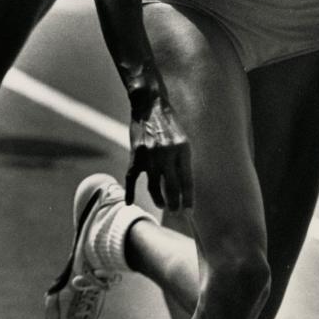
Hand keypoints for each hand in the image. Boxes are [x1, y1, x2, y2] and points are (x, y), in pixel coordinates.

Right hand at [125, 95, 192, 211]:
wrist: (149, 106)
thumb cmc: (169, 124)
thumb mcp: (182, 140)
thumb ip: (182, 161)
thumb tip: (184, 187)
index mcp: (182, 149)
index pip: (187, 181)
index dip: (188, 199)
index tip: (189, 211)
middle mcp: (167, 153)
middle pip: (172, 188)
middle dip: (175, 204)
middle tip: (176, 212)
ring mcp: (150, 155)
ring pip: (154, 187)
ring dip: (158, 200)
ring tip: (162, 205)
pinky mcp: (135, 155)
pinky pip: (132, 179)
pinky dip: (130, 192)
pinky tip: (130, 202)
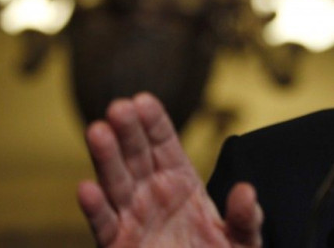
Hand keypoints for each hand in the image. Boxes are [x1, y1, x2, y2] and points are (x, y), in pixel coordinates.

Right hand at [77, 92, 262, 246]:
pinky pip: (105, 224)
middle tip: (118, 107)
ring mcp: (134, 218)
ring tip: (97, 131)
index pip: (165, 143)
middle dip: (128, 130)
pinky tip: (87, 188)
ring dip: (105, 158)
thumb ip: (246, 217)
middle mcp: (153, 193)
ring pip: (116, 183)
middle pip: (137, 155)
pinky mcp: (119, 246)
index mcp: (182, 181)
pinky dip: (95, 208)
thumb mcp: (243, 240)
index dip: (154, 121)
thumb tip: (247, 191)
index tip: (143, 100)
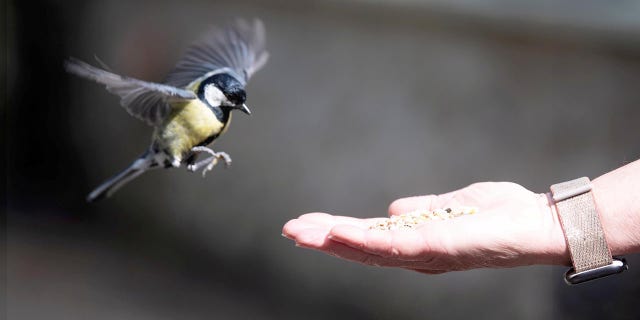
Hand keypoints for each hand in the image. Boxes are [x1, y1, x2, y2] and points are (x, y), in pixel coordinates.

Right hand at [282, 182, 568, 273]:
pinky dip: (365, 241)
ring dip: (334, 240)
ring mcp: (426, 253)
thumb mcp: (452, 207)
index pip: (368, 237)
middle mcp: (416, 253)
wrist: (538, 224)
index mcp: (416, 242)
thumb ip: (422, 209)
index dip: (336, 232)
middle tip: (290, 229)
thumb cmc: (498, 216)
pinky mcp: (439, 247)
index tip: (306, 223)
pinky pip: (396, 245)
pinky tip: (342, 234)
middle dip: (324, 239)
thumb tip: (392, 210)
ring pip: (371, 249)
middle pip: (362, 247)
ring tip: (302, 232)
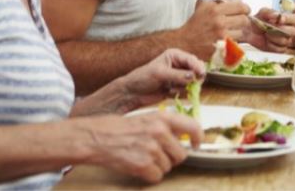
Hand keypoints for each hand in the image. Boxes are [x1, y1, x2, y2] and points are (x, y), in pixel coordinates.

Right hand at [80, 111, 201, 182]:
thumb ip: (166, 127)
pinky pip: (157, 177)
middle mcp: (160, 132)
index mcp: (163, 118)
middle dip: (172, 158)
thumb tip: (185, 139)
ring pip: (168, 167)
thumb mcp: (147, 118)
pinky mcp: (143, 165)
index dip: (198, 138)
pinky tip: (138, 166)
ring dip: (158, 166)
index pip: (193, 126)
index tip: (196, 145)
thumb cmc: (120, 128)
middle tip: (157, 154)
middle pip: (181, 155)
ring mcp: (152, 149)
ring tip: (143, 157)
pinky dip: (149, 175)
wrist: (96, 138)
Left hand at [118, 49, 205, 111]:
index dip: (198, 67)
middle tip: (193, 83)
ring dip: (185, 86)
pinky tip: (169, 92)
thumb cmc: (143, 78)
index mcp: (175, 55)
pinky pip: (187, 90)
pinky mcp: (177, 87)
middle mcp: (179, 65)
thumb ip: (178, 75)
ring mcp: (179, 76)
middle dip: (194, 77)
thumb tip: (194, 77)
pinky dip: (180, 92)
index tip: (201, 74)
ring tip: (171, 88)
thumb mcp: (160, 74)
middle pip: (196, 69)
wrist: (133, 93)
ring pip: (193, 81)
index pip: (191, 59)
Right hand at [179, 0, 250, 58]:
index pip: (241, 6)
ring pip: (242, 33)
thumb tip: (239, 1)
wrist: (183, 42)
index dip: (245, 9)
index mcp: (215, 10)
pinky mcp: (221, 49)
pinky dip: (234, 43)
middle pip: (244, 20)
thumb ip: (220, 2)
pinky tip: (228, 41)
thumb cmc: (194, 24)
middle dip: (243, 21)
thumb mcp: (203, 6)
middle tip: (239, 23)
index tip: (244, 11)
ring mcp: (221, 37)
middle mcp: (219, 22)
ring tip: (232, 32)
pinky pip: (237, 44)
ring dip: (239, 33)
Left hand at [248, 8, 294, 52]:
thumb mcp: (262, 13)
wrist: (250, 31)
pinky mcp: (280, 49)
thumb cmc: (258, 20)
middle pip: (293, 31)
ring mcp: (285, 40)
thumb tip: (276, 15)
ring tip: (266, 34)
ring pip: (286, 41)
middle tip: (270, 28)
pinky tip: (267, 42)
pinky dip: (272, 46)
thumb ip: (269, 12)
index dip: (289, 19)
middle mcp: (289, 30)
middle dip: (281, 30)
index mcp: (287, 19)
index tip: (280, 19)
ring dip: (274, 38)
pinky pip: (280, 49)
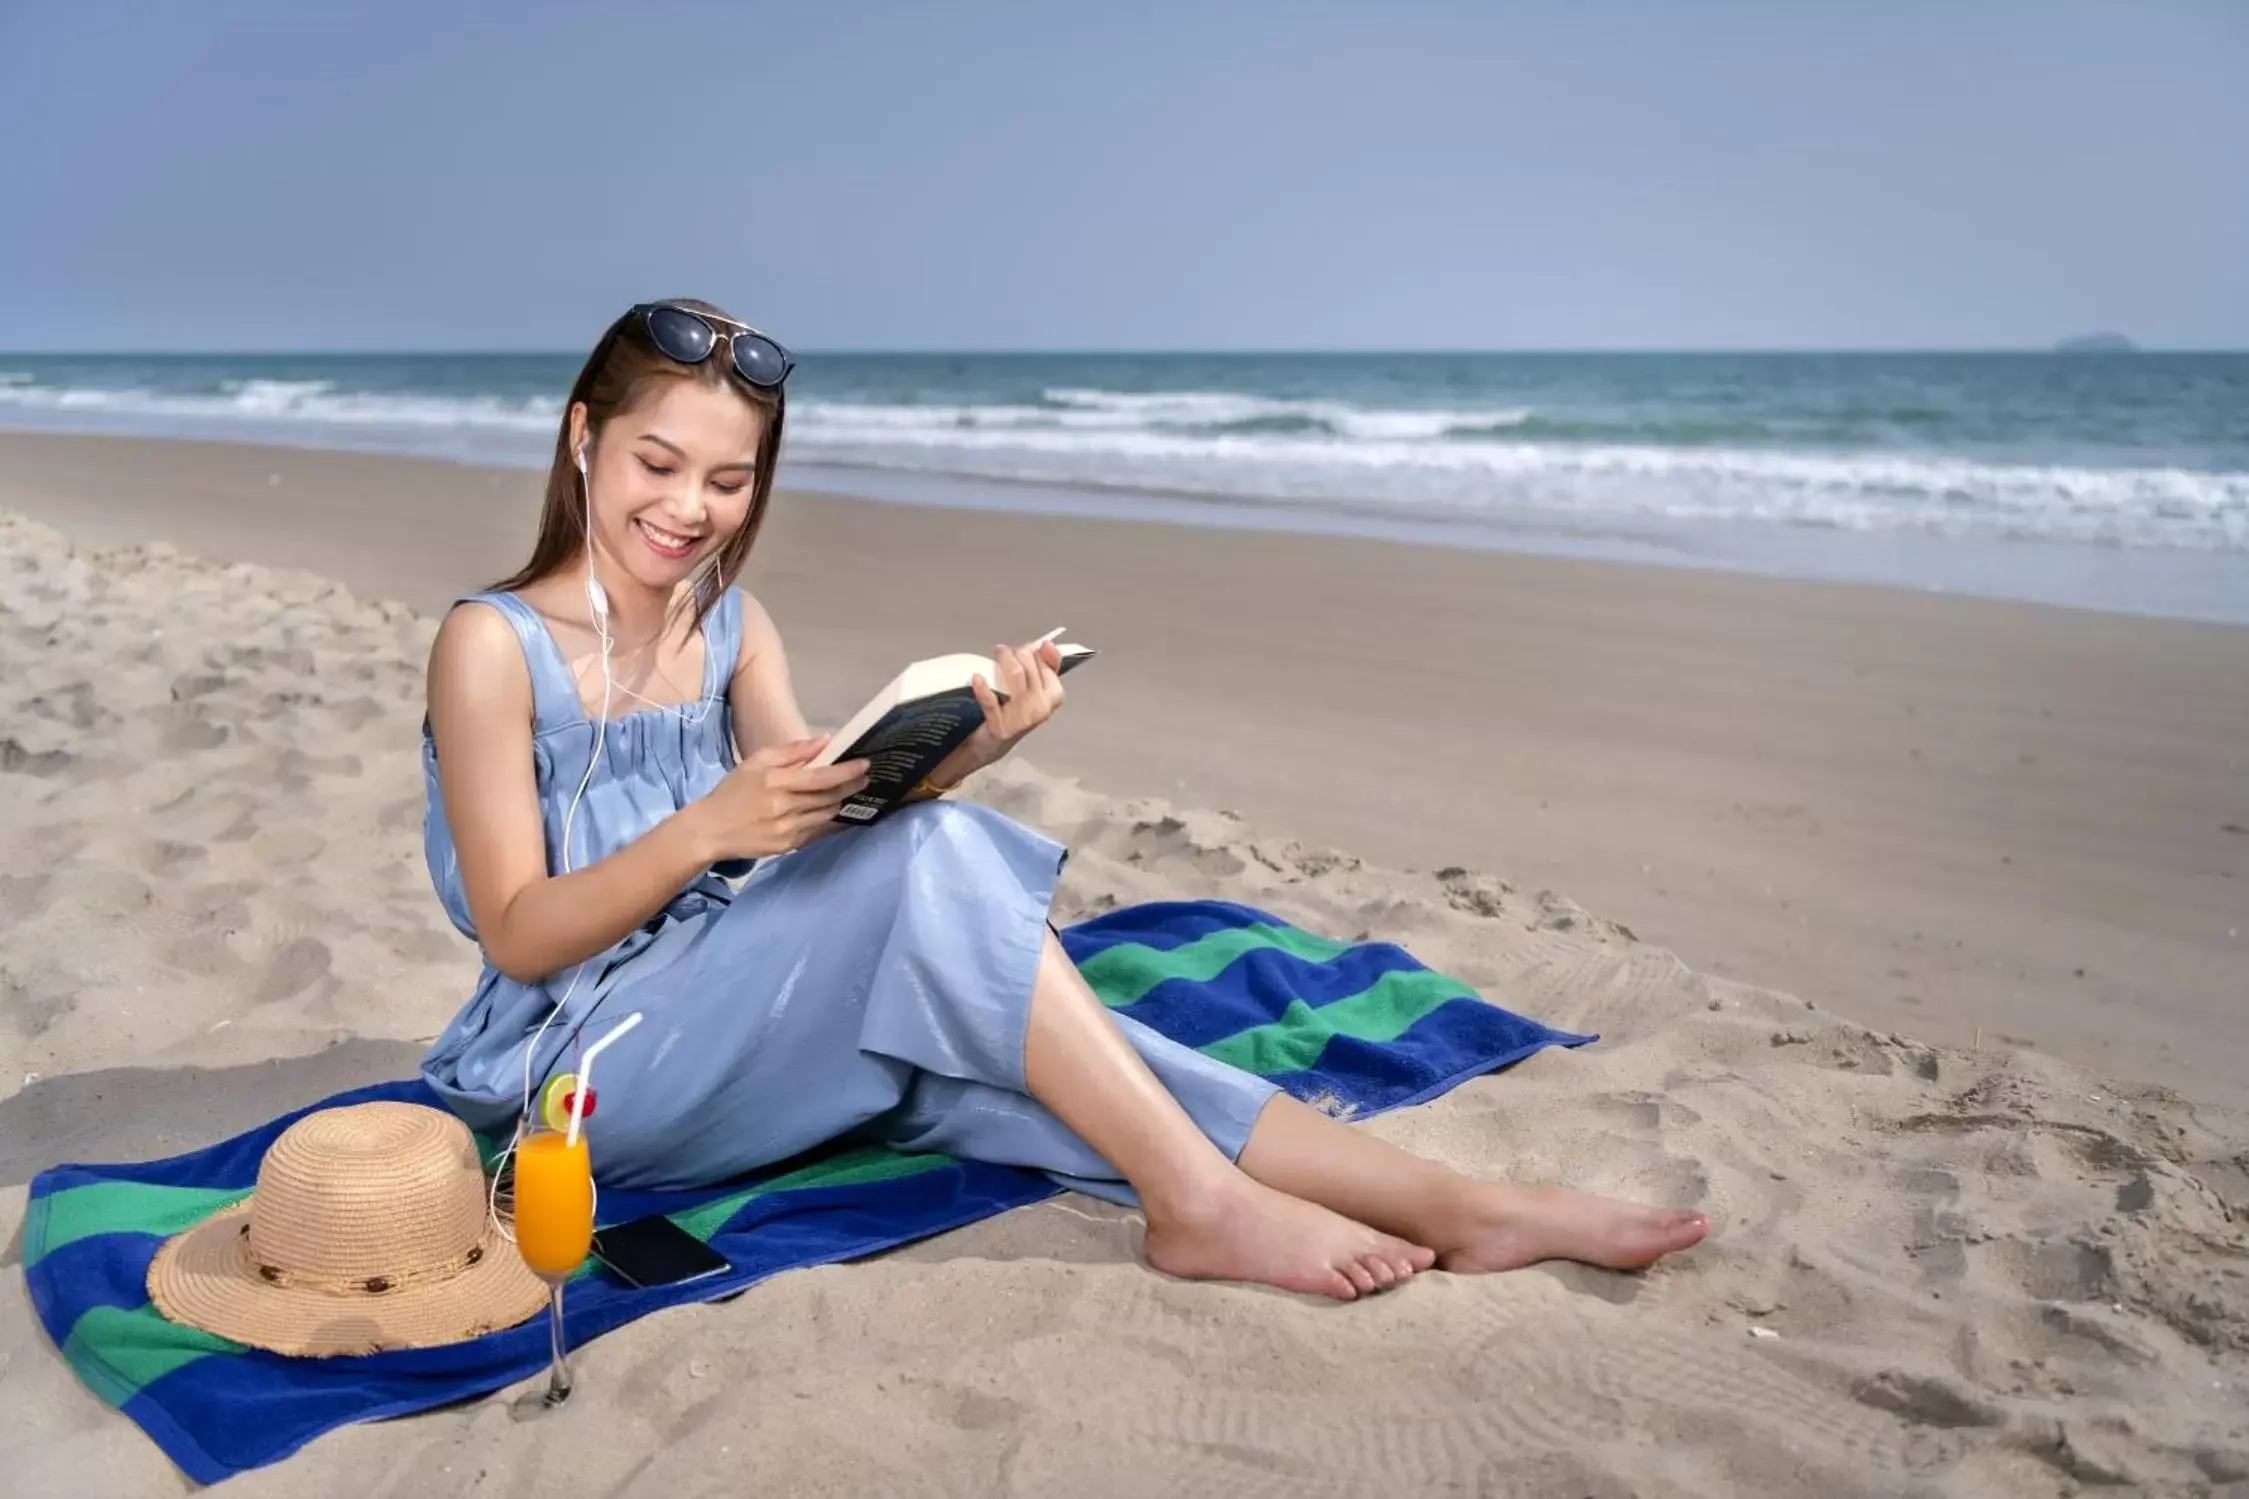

**Your assignment**
Once you find the line containing "pinky dip: (272, 46)", retype it and every line after it through the last line of the records above, exactly. Add nothing else, and leave out the pictures.

**Task result**
pinky dip: (272, 46)
thumb ip: (269, 12)
index dip: (289, 19)
middle mcp: (289, 30)
middle dip: (281, 30)
index mcp: (287, 19)
index tip: (280, 19)
ring dip: (274, 38)
pinky pip: (280, 49)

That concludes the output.